Docker真正核心的创新是容器镜像（docker image），一种新型的应用打包、分发和运行机制。容器镜像将应用运行环境，包括代码、依赖库、工具、资源文件和元信息等，打包成一种操作系统发行版无关的不可变更软件包。

容器镜像打包了整个容器运行依赖的环境，以避免依赖运行容器的服务器的操作系统，从而实现“build once，run anywhere”。
容器镜像一但构建完成，就变成read only，成为不可变基础设施的一份子。
操作系统发行版无关，核心解决的是容器进程对操作系统包含的库、工具、配置的依赖，但是容器镜像无法解决容器进程对内核特性的特殊依赖。

Docker 的出现解决了最核心的两个问题：如何发布软件和如何运行软件。Docker作为一个单机软件打包、发布、运行系统，其价值是非常巨大的，它引领了容器技术的腾飞。

虽然 Docker 为我们带来了很大的变革，但容器编排才是未来。Google 的 LXC + Borg 可以说是最早的容器编排框架。站在 Borg 的肩膀上，Google 联合个大云厂商推出了 Kubenetes, 主要用于解决大规模集群的容器部署、运行、管理等问题。Kubernetes 在容器的基础上增加了一层的新的管理抽象 Pod，以便更好地利用容器进行应用的功能模块切分。得益于 Google 在大规模集群基础设施建设的强大积累，脱胎于 Borg 的 K8S 很快成为了行业的标准应用，堪称容器编排的必备工具。

安全容器

Kata Containers，Firecracker， Google gVisor 都是安全容器的未来。AWS已经证明了安全容器是公有云落地Serverless的关键技术之一，与之类似，边缘计算也将成为安全容器的典型应用场景。

由于操作系统内核漏洞，Docker组件设计缺陷，以及不当的配置都会导致Docker容器发生逃逸，从而获取宿主机权限。由于频发的安全及逃逸漏洞，在公有云环境容器应用不得不也运行在虚拟机中，从而满足多租户安全隔离要求。而分配、管理、运维这些传统虚拟机与容器轻量、灵活、弹性的初衷背道而驰，同时在资源利用率、运行效率上也存浪费。

这就是云原生里面的多租户问题，其本质是容器安全问题。

安全问题的唯一正解在于允许那些（导致安全问题的）Bug发生，但通过额外的隔离层来阻挡住它们。

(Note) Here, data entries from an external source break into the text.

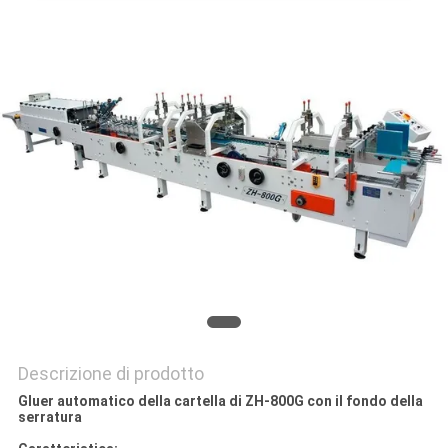
SITO
PRIVACY
POLICY
Descrizione di prodotto
Gluer automatico della cartella di ZH-800G con il fondo della
serratura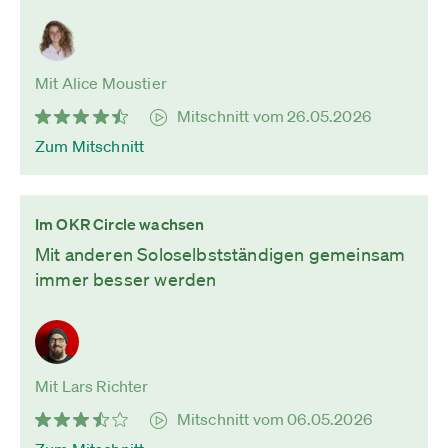
Mit Alice Moustier
Mitschnitt vom 26.05.2026
Zum Mitschnitt
Im OKR Circle wachsen
Mit anderen Soloselbstständigen gemeinsam
immer besser werden
Mit Lars Richter
Mitschnitt vom 06.05.2026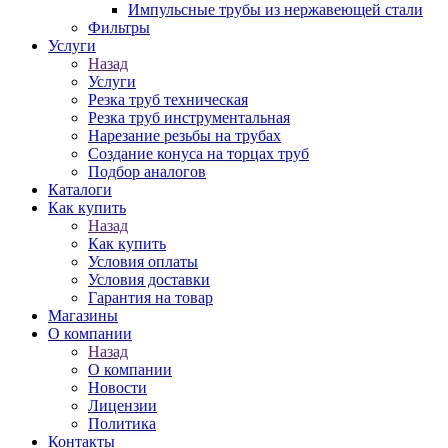
Импульсные трубы из нержавеющей стали
Фильтры
Услуги
Назад
Услуги
Резка труб техническая
Резка труб инструментальная
Нарезание резьбы на трубах
Создание конуса на торцах труб
Подбор аналогов
Каталоги
Как купить
Назад
Как купить
Условия оплаты
Условия доставки
Гарантия на товар
Магазины
О компании
Назад
О компании
Новости
Лицензии
Политика
Контакты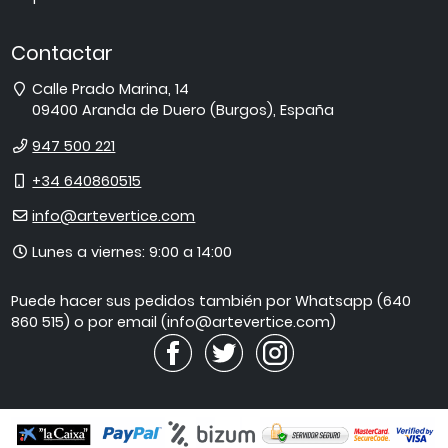
Contactar
Dirección
Calle Prado Marina, 14
09400
Aranda de Duero
(
Burgos
),
España
Teléfono
947 500 221
Móvil
+34 640860515
E-
info@artevertice.com
mail
Horario
Lunes a viernes: 9:00 a 14:00
de
atención
Puede hacer sus pedidos también por Whatsapp (640
860 515) o por email (info@artevertice.com)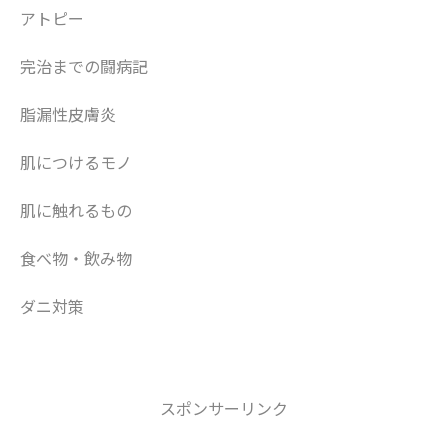
アトピー
完治までの闘病記
脂漏性皮膚炎
肌につけるモノ
肌に触れるもの
食べ物・飲み物
ダニ対策
スポンサーリンク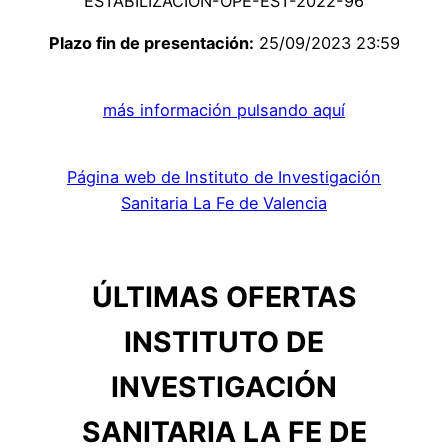
ESTABILIZACION-OPE-EST-2022-96
Plazo fin de presentación:
25/09/2023 23:59
más información pulsando aquí
Página web de Instituto de Investigación
Sanitaria La Fe de Valencia
ÚLTIMAS OFERTAS
INSTITUTO DE
INVESTIGACIÓN
SANITARIA LA FE DE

—— LinuxCon NA 2015, Linus Torvalds

可以持续关注 https://katacontainers.io/， Kata Containers is an open source container runtime, building lightweight virtual machines that seamlessly plug into the containers ecosystem.

rootfs (Root File System)

what is rootfs? (什么是 rootfs ?)

Rootfs is a special instance of ramfs (or tmpfs, if that's enabled), which is always present in 2.6 systems. You can't unmount rootfs for approximately the same reason you can't kill the init process; rather than having special code to check for and handle an empty list, it's smaller and simpler for the kernel to just make sure certain lists can't become empty. (Rootfs是ramfs（或者tmpfs，如果启用的话）的一个特殊实例，它在2.6系统中一直存在。你不能卸载rootfs的原因和你不能杀死init进程的原因大致相同；比起有特殊的代码来检查和处理空列表，内核只需要确保某些列表不能变空就可以了，这更小更简单。)

Most systems just mount another filesystem over rootfs and ignore it. The amount of space an empty instance of ramfs takes up is tiny. (大多数系统只是在rootfs上挂载另一个文件系统，而忽略它。一个空的ramfs实例所占用的空间是很小的。)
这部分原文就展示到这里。